L’histoire
Chauffeur passé maître dans l’art de faire échapper les braqueurs aux forces de police, le Driver est traqué par un inspecteur pugnace.
Critique
Sorti en 1978, soit trois ans après Le bagarreur (Hard Times), Driver est le deuxième long-métrage réalisé par Walter Hill. Œuvre méconnue, un peu oubliée, le film bénéficie aujourd’hui des honneurs de la haute définition.
C’est triste à dire mais Walter Hill, soixante-treize ans à l’écriture de ces lignes, fera sans doute partie de ces artistes dont on ne mesurera pleinement l’importance qu’à titre posthume (trop tard donc ...). Car force est de constater que Hill demeure un cinéaste mésestimé, loin d’être apprécié à sa juste valeur.

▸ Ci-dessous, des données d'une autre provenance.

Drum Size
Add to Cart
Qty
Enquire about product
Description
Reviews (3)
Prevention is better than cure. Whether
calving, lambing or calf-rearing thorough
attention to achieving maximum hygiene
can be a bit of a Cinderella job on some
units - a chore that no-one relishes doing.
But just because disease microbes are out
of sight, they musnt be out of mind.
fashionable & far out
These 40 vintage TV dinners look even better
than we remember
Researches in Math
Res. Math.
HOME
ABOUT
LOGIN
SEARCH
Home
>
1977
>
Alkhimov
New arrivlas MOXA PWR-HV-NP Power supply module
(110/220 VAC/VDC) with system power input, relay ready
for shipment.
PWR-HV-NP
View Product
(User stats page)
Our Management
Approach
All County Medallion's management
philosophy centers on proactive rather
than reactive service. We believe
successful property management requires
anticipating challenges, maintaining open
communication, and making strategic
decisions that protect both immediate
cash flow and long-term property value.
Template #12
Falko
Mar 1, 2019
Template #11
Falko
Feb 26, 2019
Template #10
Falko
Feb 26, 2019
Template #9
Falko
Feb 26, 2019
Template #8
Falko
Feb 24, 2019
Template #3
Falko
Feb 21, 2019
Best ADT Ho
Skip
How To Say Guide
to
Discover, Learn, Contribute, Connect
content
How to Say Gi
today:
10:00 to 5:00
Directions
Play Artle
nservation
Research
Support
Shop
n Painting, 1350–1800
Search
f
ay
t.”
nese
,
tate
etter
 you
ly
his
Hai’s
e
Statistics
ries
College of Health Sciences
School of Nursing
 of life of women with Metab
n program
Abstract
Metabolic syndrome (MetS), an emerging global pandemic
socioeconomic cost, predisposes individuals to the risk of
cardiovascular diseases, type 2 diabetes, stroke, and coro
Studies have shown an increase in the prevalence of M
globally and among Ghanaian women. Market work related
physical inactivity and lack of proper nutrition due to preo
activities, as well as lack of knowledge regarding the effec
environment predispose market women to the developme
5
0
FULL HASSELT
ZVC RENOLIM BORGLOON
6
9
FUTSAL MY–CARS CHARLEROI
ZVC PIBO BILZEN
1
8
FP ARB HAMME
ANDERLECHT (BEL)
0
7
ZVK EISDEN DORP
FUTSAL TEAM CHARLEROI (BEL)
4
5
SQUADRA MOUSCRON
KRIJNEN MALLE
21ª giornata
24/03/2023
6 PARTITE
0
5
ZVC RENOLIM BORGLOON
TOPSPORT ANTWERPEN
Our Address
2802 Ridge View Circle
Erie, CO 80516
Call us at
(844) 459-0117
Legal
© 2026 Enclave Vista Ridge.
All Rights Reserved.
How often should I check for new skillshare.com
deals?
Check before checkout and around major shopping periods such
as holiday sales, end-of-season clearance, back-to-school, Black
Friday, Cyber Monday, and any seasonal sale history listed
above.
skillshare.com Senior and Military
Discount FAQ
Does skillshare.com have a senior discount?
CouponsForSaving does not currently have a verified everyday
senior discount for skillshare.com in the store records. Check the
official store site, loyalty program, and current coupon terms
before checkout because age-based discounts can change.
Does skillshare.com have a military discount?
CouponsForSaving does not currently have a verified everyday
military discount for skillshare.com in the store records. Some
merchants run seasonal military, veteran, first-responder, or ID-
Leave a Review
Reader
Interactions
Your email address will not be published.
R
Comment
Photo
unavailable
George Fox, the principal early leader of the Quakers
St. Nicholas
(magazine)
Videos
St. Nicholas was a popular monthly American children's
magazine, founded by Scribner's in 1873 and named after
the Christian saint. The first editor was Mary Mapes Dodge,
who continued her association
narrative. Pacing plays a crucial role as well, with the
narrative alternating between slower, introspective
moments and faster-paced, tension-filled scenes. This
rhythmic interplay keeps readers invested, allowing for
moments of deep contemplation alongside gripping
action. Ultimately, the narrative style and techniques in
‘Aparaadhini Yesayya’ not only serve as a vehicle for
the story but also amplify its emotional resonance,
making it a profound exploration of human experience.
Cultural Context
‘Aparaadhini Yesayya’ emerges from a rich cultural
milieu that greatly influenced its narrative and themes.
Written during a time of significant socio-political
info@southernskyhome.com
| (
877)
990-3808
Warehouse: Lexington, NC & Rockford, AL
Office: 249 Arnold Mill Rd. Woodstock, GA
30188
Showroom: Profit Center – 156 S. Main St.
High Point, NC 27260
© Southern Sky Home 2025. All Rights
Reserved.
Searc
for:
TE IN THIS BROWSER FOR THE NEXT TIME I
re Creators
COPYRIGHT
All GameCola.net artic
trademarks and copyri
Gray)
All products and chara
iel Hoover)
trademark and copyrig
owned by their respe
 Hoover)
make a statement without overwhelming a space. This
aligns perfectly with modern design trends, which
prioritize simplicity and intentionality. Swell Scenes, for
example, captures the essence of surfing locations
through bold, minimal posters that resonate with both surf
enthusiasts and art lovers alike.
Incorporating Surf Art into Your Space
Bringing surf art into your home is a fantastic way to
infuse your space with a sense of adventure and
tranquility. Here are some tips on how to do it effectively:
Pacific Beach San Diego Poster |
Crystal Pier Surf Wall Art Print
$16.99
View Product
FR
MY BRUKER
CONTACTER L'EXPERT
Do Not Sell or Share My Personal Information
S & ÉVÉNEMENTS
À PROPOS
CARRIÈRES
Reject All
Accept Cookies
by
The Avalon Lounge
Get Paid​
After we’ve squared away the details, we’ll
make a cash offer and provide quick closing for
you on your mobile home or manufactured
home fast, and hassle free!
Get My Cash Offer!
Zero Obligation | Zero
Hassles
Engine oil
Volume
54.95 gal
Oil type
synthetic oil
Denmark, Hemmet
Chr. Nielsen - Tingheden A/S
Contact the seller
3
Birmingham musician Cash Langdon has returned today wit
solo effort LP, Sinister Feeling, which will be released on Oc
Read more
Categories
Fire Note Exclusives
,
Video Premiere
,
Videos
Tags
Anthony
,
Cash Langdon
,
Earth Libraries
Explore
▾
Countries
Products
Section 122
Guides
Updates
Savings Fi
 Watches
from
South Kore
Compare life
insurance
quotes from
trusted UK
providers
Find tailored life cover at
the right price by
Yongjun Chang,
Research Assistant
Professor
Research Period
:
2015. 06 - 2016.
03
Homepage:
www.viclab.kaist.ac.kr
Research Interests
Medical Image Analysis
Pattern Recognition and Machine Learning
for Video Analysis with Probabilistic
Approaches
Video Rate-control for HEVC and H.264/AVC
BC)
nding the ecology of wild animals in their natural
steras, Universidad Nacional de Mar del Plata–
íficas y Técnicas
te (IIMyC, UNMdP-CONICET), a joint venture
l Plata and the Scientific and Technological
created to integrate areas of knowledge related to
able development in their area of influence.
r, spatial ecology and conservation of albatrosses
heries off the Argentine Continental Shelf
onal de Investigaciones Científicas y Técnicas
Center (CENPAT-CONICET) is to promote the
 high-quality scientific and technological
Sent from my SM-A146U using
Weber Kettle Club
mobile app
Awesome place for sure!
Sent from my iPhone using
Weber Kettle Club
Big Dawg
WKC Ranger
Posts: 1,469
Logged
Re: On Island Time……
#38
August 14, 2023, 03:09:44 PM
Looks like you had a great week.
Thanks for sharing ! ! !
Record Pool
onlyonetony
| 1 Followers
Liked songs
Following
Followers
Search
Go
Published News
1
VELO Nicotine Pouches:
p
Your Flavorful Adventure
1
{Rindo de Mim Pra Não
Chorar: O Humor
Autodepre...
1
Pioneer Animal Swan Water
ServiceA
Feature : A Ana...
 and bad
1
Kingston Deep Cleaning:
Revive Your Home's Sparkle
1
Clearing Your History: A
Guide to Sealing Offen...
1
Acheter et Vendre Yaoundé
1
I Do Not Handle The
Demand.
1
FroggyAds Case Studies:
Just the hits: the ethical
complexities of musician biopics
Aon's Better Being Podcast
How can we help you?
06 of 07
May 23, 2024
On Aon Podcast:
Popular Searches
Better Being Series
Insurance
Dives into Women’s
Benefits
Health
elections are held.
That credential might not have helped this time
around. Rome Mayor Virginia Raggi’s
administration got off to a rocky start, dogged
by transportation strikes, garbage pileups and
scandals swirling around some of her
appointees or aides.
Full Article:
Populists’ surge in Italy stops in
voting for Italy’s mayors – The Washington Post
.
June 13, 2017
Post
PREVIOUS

Dénigré par une partie de la critique, le réalisateur est souvent considéré comme un basique entertainer incapable de la moindre psychologie (voir, par exemple, la notice que lui consacrent Tavernier et Coursodon dans leur ouvrage 50 ans de cinéma américain). Paradoxalement, le principal grief formulé à son encontre est justement ce qui fait la grande qualité de son cinéma : une certaine sécheresse, un style direct, dégraissé à l’extrême. Une vision « pure » de la mise en scène (Hill ne jure que par le western et le cinéma de Kurosawa) et une approche narrative qui font de lui une espèce de Dashiell Hammett du cinéma d’action. Un film de Walter Hill, c’est comme un verre de whisky avalé d’une seule traite. C’est rapide et ça claque. Certes, on pourra toujours rétorquer que le monsieur n’a pas fait que du bon et que sa filmographie est peu reluisante depuis les années 2000. C’est vrai. Cela étant, faut-il pour autant oublier que ce vieux briscard d’Hollywood a signé une série d’œuvres à la fois populaires et de qualité, où brillent au moins deux joyaux impérissables (Les guerriers de la nuit et Sans retour) ? Certainement pas.
S’il n’est pas son meilleur film, Driver incarne néanmoins le style de Walter Hill. Dans ce « thriller abstrait », tout passe par les visuels. L’esthétique y est primordiale. C’est l’image qui fait sens. Toujours. Old school au possible, Driver déploie une délicieuse patine seventies (image argentique texturée, visuels nocturnes très sombres), une superbe ambiance urbaine et ce fameux travail de mise en scène. Une réalisation carrée, directe, signifiante. La patte de Walter Hill, assurément. Sans fioritures, presque mutique (pas un mot de trop), le métrage se pose comme un bon vieux duel entre deux hommes : le Driver (Ryan O’Neal) et l’inspecteur (Bruce Dern). Deux personnages presque réduits à de simples figures universelles (on ne connaîtra d’ailleurs jamais leurs noms). Deux archétypes immuables. Le hors-la-loi et le justicier. Simple et rudement efficace, à l’image des séquences automobiles qui rythment le film avec brio (la longue poursuite d’ouverture, la démonstration dans le parking, la traque dans l’entrepôt).
Verdict
Près de quatre décennies après sa sorties en salles, Driver reste une série B grisante. Un certain Nicolas Winding Refn s’en est d’ailleurs bien souvenu, lui rendant un vibrant hommage avec Drive ... remake officieux du film de Walter Hill.